── RECORDS PROVIDED ──

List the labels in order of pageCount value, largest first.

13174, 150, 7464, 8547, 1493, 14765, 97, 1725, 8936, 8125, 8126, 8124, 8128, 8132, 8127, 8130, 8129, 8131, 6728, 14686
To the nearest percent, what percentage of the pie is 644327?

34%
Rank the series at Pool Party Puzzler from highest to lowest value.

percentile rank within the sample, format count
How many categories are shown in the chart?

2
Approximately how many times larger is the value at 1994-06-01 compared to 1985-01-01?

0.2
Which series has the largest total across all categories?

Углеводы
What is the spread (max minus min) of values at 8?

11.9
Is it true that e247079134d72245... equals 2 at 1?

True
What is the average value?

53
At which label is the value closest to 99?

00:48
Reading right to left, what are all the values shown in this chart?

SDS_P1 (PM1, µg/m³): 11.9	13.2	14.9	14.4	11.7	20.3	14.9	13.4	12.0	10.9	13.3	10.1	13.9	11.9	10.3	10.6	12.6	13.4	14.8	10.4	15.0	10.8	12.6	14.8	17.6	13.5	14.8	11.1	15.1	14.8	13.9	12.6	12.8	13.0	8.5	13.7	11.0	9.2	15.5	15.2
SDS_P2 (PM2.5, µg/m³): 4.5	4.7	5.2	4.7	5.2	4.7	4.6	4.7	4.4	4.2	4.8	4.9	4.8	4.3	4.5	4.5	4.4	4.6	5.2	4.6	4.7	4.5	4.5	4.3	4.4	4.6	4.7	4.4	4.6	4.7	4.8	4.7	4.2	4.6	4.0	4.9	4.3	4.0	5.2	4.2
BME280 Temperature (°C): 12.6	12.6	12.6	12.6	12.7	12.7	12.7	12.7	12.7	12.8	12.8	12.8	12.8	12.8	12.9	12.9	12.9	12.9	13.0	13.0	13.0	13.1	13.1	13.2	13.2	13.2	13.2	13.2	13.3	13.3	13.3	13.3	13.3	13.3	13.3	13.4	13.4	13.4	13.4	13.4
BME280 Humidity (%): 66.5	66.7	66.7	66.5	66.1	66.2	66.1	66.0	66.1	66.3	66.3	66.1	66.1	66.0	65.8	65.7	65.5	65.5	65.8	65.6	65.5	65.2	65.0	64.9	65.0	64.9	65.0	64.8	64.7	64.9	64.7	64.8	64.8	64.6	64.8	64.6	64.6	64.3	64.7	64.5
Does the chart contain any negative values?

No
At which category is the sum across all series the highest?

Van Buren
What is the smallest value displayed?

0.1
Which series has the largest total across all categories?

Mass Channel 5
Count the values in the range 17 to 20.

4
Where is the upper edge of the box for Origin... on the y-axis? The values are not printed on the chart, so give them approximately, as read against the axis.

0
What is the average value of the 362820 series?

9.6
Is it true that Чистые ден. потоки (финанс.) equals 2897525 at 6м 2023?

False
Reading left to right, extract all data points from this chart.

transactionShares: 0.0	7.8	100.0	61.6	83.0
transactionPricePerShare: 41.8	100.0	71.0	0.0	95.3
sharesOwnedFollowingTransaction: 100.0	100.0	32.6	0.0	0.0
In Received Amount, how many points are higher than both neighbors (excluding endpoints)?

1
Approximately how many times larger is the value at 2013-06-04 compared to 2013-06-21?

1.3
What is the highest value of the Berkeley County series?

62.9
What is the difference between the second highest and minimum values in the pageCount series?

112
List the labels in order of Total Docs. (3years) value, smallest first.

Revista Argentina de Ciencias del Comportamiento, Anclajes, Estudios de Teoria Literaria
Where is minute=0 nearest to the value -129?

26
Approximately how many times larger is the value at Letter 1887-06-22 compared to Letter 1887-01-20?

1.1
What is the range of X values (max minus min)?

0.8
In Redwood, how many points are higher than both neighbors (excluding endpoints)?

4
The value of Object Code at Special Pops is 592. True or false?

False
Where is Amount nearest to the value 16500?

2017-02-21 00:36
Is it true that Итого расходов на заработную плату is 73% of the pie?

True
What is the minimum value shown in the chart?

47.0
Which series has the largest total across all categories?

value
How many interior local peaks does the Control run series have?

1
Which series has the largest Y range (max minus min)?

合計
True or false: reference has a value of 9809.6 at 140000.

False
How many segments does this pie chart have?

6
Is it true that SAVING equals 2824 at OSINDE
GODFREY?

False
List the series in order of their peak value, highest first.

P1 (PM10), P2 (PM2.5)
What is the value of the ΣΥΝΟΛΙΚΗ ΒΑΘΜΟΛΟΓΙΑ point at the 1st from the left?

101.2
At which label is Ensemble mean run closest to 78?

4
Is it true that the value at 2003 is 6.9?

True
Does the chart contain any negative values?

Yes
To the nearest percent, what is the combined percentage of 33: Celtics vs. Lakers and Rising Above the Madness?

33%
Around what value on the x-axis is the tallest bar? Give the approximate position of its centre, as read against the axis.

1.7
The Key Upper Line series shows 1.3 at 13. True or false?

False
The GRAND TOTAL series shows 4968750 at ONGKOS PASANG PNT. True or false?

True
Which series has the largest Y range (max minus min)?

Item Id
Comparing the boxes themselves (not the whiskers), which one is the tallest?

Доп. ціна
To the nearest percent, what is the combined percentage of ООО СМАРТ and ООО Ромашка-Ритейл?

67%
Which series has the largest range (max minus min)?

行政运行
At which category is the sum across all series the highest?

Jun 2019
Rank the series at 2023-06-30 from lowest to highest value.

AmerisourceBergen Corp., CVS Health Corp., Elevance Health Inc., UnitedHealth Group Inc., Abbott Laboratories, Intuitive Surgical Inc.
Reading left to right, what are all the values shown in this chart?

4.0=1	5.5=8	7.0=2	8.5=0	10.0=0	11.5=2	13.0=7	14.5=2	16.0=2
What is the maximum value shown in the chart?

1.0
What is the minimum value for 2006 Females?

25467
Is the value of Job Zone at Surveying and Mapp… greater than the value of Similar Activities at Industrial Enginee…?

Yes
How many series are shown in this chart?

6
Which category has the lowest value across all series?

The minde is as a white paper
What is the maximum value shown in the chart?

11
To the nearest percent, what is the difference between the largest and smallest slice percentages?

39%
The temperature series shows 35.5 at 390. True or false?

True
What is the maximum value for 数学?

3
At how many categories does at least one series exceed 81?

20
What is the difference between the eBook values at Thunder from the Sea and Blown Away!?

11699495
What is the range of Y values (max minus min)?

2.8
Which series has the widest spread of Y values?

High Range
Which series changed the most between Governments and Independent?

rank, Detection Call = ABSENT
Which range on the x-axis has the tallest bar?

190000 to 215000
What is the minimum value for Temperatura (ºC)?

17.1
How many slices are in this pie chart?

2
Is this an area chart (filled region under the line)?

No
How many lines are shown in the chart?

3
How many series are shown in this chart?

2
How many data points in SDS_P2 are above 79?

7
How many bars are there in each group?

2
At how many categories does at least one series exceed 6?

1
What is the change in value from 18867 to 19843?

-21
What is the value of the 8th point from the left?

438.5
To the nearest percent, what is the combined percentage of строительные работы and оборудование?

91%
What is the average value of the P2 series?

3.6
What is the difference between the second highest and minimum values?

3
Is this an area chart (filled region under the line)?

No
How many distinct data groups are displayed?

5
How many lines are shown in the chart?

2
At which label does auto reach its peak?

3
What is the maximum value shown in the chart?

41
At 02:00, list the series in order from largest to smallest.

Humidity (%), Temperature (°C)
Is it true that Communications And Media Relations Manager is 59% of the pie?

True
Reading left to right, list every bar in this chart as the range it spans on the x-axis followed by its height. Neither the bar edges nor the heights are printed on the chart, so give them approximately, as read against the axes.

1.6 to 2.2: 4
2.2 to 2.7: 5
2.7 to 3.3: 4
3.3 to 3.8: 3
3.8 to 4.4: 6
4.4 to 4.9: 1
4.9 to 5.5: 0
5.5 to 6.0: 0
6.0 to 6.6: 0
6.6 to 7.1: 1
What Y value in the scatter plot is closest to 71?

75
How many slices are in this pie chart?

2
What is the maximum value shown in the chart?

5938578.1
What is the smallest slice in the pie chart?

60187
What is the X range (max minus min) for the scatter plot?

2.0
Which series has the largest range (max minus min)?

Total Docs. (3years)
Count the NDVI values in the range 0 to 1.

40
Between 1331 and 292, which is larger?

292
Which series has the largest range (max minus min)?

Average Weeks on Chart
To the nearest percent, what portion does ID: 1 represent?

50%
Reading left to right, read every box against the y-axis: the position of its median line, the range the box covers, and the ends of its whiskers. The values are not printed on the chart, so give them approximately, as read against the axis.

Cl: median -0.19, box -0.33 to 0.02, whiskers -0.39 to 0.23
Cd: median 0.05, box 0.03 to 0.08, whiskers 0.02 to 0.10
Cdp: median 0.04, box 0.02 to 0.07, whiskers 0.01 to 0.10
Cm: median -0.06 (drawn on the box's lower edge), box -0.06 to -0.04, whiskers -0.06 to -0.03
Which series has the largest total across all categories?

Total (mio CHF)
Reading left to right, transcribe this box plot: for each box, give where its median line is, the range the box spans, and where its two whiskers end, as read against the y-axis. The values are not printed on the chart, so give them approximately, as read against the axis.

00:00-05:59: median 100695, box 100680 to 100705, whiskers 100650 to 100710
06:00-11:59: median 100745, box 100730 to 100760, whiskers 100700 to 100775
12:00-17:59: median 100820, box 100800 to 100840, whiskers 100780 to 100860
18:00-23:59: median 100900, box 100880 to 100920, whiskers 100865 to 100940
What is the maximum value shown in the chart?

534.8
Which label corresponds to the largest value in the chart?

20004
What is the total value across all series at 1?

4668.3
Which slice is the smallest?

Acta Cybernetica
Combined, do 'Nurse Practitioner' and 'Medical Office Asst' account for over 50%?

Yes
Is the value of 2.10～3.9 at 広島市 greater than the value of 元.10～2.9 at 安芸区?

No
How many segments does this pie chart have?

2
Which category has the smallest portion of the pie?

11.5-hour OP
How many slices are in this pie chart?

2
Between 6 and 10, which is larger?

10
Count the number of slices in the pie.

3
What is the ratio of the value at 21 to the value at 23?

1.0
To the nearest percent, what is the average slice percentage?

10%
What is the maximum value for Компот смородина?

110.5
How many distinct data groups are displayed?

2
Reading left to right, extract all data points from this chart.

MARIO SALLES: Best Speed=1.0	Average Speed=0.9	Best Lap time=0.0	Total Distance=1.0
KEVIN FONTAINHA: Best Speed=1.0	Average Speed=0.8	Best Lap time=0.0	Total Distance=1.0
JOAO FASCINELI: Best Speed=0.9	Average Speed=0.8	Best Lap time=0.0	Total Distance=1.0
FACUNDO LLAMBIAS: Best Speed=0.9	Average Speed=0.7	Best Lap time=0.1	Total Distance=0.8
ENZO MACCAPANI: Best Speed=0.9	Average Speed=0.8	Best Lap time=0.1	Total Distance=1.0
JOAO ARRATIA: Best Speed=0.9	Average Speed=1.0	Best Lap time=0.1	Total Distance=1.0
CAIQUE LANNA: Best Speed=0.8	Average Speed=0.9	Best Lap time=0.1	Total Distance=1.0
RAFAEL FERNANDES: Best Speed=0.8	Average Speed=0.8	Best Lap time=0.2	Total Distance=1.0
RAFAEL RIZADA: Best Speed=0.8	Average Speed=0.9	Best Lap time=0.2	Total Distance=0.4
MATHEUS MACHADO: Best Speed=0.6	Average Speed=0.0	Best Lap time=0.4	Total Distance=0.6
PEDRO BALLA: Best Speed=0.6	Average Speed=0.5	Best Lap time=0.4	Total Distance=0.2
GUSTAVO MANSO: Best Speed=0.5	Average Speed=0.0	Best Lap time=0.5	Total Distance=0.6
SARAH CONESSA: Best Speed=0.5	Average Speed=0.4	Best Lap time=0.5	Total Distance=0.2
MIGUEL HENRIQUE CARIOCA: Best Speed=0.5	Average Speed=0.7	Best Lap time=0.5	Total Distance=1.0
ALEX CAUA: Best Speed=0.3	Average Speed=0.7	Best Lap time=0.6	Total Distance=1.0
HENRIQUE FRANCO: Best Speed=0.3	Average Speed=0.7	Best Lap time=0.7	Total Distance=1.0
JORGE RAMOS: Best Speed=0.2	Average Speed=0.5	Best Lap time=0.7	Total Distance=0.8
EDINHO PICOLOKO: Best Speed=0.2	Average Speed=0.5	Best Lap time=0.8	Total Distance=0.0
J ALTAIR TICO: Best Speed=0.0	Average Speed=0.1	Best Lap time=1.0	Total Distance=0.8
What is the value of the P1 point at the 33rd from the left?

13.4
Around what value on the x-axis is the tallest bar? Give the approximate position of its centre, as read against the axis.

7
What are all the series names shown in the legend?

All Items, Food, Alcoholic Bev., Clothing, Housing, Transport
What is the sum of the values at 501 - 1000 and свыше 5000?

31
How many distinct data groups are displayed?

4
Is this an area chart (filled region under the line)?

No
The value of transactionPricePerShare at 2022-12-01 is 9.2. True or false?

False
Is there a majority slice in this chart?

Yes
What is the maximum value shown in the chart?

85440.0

───

Rewrite the data from the start up to and including the line with "Reading right to", replacing "chart" with "graph" and leaving everything else untouched. Give only those lines.

List the labels in order of pageCount value, largest first.

13174, 150, 7464, 8547, 1493, 14765, 97, 1725, 8936, 8125, 8126, 8124, 8128, 8132, 8127, 8130, 8129, 8131, 6728, 14686
To the nearest percent, what percentage of the pie is 644327?

34%
Rank the series at Pool Party Puzzler from highest to lowest value.

percentile rank within the sample, format count
How many categories are shown in the graph?

2
Approximately how many times larger is the value at 1994-06-01 compared to 1985-01-01?

0.2
Which series has the largest total across all categories?

Углеводы
What is the spread (max minus min) of values at 8?

11.9
Is it true that e247079134d72245... equals 2 at 1?

True
What is the average value?

53
At which label is the value closest to 99?

00:48
Reading right to left, what are all the values shown in this graph?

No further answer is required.